With no line left out, restate the data word for word.

■ **Records from a dataset**:
***
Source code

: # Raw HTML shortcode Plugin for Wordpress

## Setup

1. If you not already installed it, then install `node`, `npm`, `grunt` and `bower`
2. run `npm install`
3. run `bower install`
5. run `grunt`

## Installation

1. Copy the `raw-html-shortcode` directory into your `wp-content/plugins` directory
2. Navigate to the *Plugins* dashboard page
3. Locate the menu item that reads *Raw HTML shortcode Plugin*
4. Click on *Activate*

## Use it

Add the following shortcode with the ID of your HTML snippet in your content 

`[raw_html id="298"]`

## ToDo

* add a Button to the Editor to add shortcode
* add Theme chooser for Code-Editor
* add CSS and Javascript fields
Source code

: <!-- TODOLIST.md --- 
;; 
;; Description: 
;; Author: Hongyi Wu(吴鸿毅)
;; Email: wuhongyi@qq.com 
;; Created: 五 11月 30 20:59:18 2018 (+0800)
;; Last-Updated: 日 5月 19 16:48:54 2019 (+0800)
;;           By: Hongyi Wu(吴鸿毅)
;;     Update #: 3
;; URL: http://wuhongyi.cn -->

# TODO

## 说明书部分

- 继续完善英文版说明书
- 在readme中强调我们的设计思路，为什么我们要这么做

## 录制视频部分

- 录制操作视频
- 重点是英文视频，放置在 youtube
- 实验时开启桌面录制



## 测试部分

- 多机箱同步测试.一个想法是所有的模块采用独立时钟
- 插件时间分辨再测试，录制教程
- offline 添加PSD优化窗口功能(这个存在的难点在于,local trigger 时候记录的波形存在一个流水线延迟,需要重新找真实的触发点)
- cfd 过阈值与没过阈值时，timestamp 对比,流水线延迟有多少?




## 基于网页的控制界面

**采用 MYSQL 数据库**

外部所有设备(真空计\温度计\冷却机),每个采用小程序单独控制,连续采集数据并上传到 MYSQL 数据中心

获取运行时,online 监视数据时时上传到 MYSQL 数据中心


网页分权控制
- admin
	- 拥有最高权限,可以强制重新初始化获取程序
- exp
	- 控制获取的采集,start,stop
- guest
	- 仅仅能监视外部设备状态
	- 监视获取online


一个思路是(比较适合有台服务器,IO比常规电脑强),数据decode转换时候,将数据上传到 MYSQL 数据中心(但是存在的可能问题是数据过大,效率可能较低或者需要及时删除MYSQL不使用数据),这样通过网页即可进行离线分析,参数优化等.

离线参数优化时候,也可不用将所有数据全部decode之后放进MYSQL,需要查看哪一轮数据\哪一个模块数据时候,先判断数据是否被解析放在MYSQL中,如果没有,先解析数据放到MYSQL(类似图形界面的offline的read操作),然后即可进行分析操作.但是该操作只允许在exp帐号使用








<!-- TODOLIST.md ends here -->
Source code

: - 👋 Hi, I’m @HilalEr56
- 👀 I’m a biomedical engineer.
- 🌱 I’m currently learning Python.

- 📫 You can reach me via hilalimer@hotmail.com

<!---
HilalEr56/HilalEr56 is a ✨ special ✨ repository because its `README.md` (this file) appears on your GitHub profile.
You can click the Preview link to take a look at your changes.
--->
***
■ **ANSWER TO THIS TASK**:
Source code

: # Raw HTML shortcode Plugin for Wordpress

## Setup

1. If you not already installed it, then install `node`, `npm`, `grunt` and `bower`
2. run `npm install`
3. run `bower install`
5. run `grunt`

## Installation

1. Copy the `raw-html-shortcode` directory into your `wp-content/plugins` directory
2. Navigate to the *Plugins* dashboard page
3. Locate the menu item that reads *Raw HTML shortcode Plugin*
4. Click on *Activate*

## Use it

Add the following shortcode with the ID of your HTML snippet in your content 

`[raw_html id="298"]`

## ToDo

* add a Button to the Editor to add shortcode
* add Theme chooser for Code-Editor
* add CSS and Javascript fields
Source code

: <!-- TODOLIST.md --- 
;; 
;; Description: 
;; Author: Hongyi Wu(吴鸿毅)
;; Email: wuhongyi@qq.com 
;; Created: 五 11月 30 20:59:18 2018 (+0800)
;; Last-Updated: 日 5月 19 16:48:54 2019 (+0800)
;;           By: Hongyi Wu(吴鸿毅)
;;     Update #: 3
;; URL: http://wuhongyi.cn -->

# TODO

## 说明书部分

- 继续完善英文版说明书
- 在readme中强调我们的设计思路，为什么我们要这么做

## 录制视频部分

- 录制操作视频
- 重点是英文视频，放置在 youtube
- 实验时开启桌面录制



## 测试部分

- 多机箱同步测试.一个想法是所有的模块采用独立时钟
- 插件时间分辨再测试，录制教程
- offline 添加PSD优化窗口功能(这个存在的难点在于,local trigger 时候记录的波形存在一个流水线延迟,需要重新找真实的触发点)
- cfd 过阈值与没过阈值时，timestamp 对比,流水线延迟有多少?




## 基于网页的控制界面

**采用 MYSQL 数据库**

外部所有设备(真空计\温度计\冷却机),每个采用小程序单独控制,连续采集数据并上传到 MYSQL 数据中心

获取运行时,online 监视数据时时上传到 MYSQL 数据中心


网页分权控制
- admin
	- 拥有最高权限,可以强制重新初始化获取程序
- exp
	- 控制获取的采集,start,stop
- guest
	- 仅仅能监视外部设备状态
	- 监视获取online


一个思路是(比较适合有台服务器,IO比常规电脑强),数据decode转换时候,将数据上传到 MYSQL 数据中心(但是存在的可能问题是数据过大,效率可能较低或者需要及时删除MYSQL不使用数据),这样通过网页即可进行离线分析,参数优化等.

离线参数优化时候,也可不用将所有数据全部decode之后放进MYSQL,需要查看哪一轮数据\哪一个模块数据时候,先判断数据是否被解析放在MYSQL中,如果没有,先解析数据放到MYSQL(类似图形界面的offline的read操作),然后即可进行分析操作.但是该操作只允许在exp帐号使用








<!-- TODOLIST.md ends here -->
Source code

: - 👋 Hi, I’m @HilalEr56
- 👀 I’m a biomedical engineer.
- 🌱 I’m currently learning Python.

- 📫 You can reach me via hilalimer@hotmail.com

<!---
HilalEr56/HilalEr56 is a ✨ special ✨ repository because its `README.md` (this file) appears on your GitHub profile.
You can click the Preview link to take a look at your changes.
--->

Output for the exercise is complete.